Here, Catwoman’s brazenly barren and cheeky piano (“Mind If I Cut In?”) and Bane’s uncharacteristic uninspired mess of chants and hammer-drill rhythms (“Gotham’s Reckoning”) form part of the new substance, both of which are incredibly lacklustre pieces of music. On the other hand, Batman’s drawn-out two note brass theme (found shining in brightly “Despair” and “The Fire Rises”), surpasses all because it imparts (and always has) the initiative of freedom from restraint, whether it’s simply the defiance of gravity or escaping a prison-in-a-well somewhere in the desert. Hearing this bares great connotations to us as audience members; but both Bane and Catwoman, who are equally as important to most of the story, need their own
something to embody their eccentricities further than just musical clichés. Catwoman isn’t just a dimensionless sexed up thief; Anne Hathaway showed a more faint embroiled humanity to her character. Tom Hardy as Bane too is a forceful entity, expressing ruffled emotion beyond the restraint of his breathing apparatus, even more so than Batman’s questionably grim temperament. Together the music of Bane and Catwoman just doesn't equate to their significance as characters, becoming what can only be described as “Muzak” for the cinema.
Indeed, not all here is the tasteless wheels of a lack of inspiration at work. Outside the cinema the disc itself opens with “On Thin Ice”, which upon hearing it in its solitary distance with female choir and synth, produces emotions of beauty and anxiety&this is quickly converted into reverence as it begins to take shape with Zimmer’s now iconic use of the cello. The electronic bubbling bass in “Underground Army” is essentially Batman’s theme, churned into what can best be described as “The Kraken [Bruce Wayne Remix]”; it’s equally enjoyable as the previous example, but probably for all the wrong reasons: the stolen melody from The Kraken pokes its head again in “Imagine the Fire” showing that perhaps Zimmer lost insight along the way somewhere. What rapidly comes to assurance with all this is that like most of Zimmer’s scores, there are moments to be enjoyed, but there are also too many places of uncertainty surrounding the momentum and overall design of the work. Just as the films pacing comes into question, so too does the musical haphazardness of Zimmer’s seemingly unfinished exertion.
The shame is that when given an opportunity to excel, Zimmer frequently doesn’t, opting to reuse designs from elsewhere without batting an eyelid.
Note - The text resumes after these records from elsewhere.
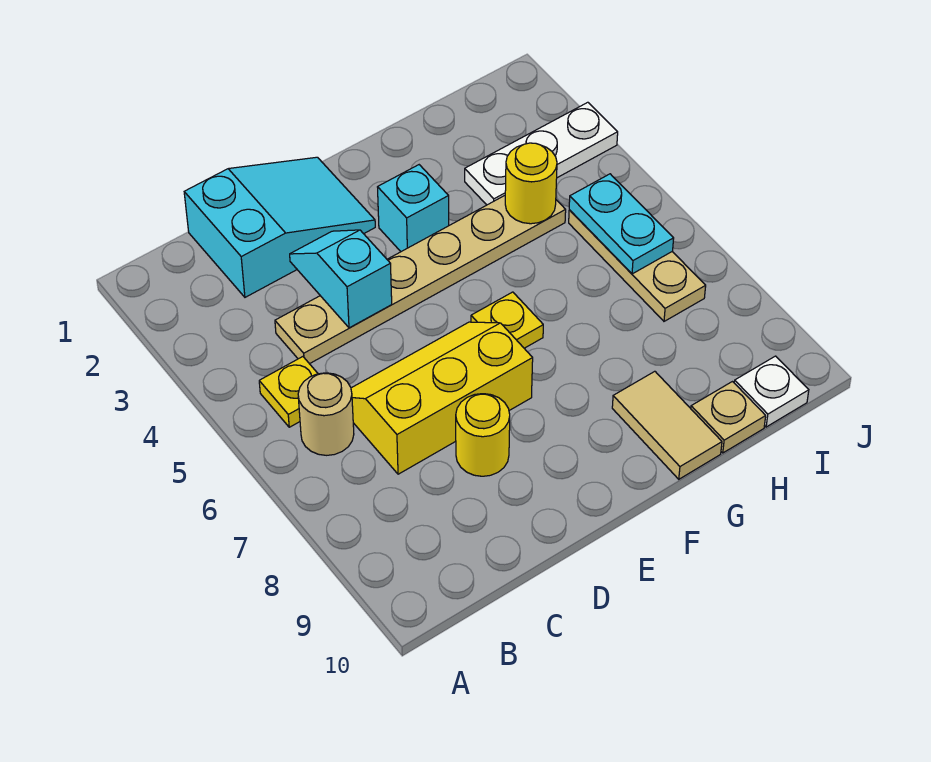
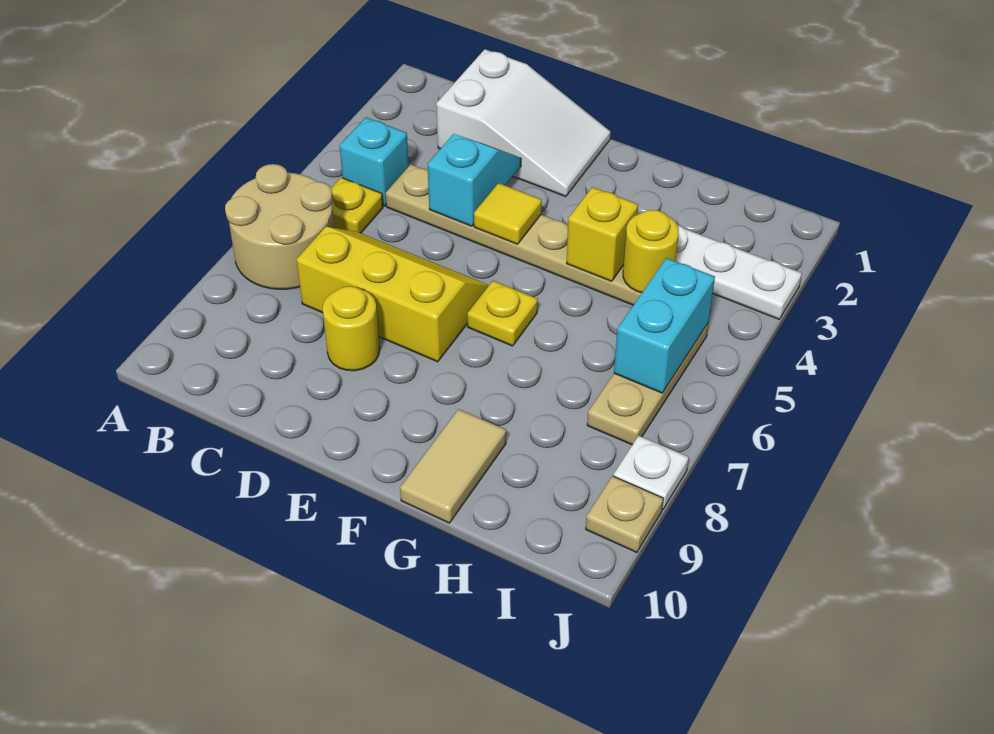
tan 1x1 round brick [298,373,354,455] -> tan 2x2 round brick [225,164,334,289]
cyan 2x3 slope [184,157,375,297] -> white 2x3 slope [436,49,611,197]
none -> yellow 1x1 tile [474,183,542,244]
cyan 1x1 brick [378,165,449,252] -> cyan 1x1 brick moved to [340,117,409,206]
none -> yellow 1x1 brick [566,187,638,281]
tan 1x1 plate [691,382,766,453] -> tan 1x1 plate moved to [586,476,663,552]
cyan 1x2 plate [569,174,674,274] -> cyan 1x2 brick [614,258,715,393]
white 1x1 plate [734,356,809,427] -> white 1x1 plate moved to [614,436,689,510]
He’s becoming, if not already become, the Michael Bay of film score&the go-to for Hollywood, to make music an audience can simply munch popcorn to&only because in most instances his name is worth more than his regularly unapparent skills. The grandiose vision for Batman was ambitious and well executed, visually, cinematically and conceptually. We sadly can’t say the same for most of its music&
The Dark Knight Rises marks as being the worst of the three in this regard.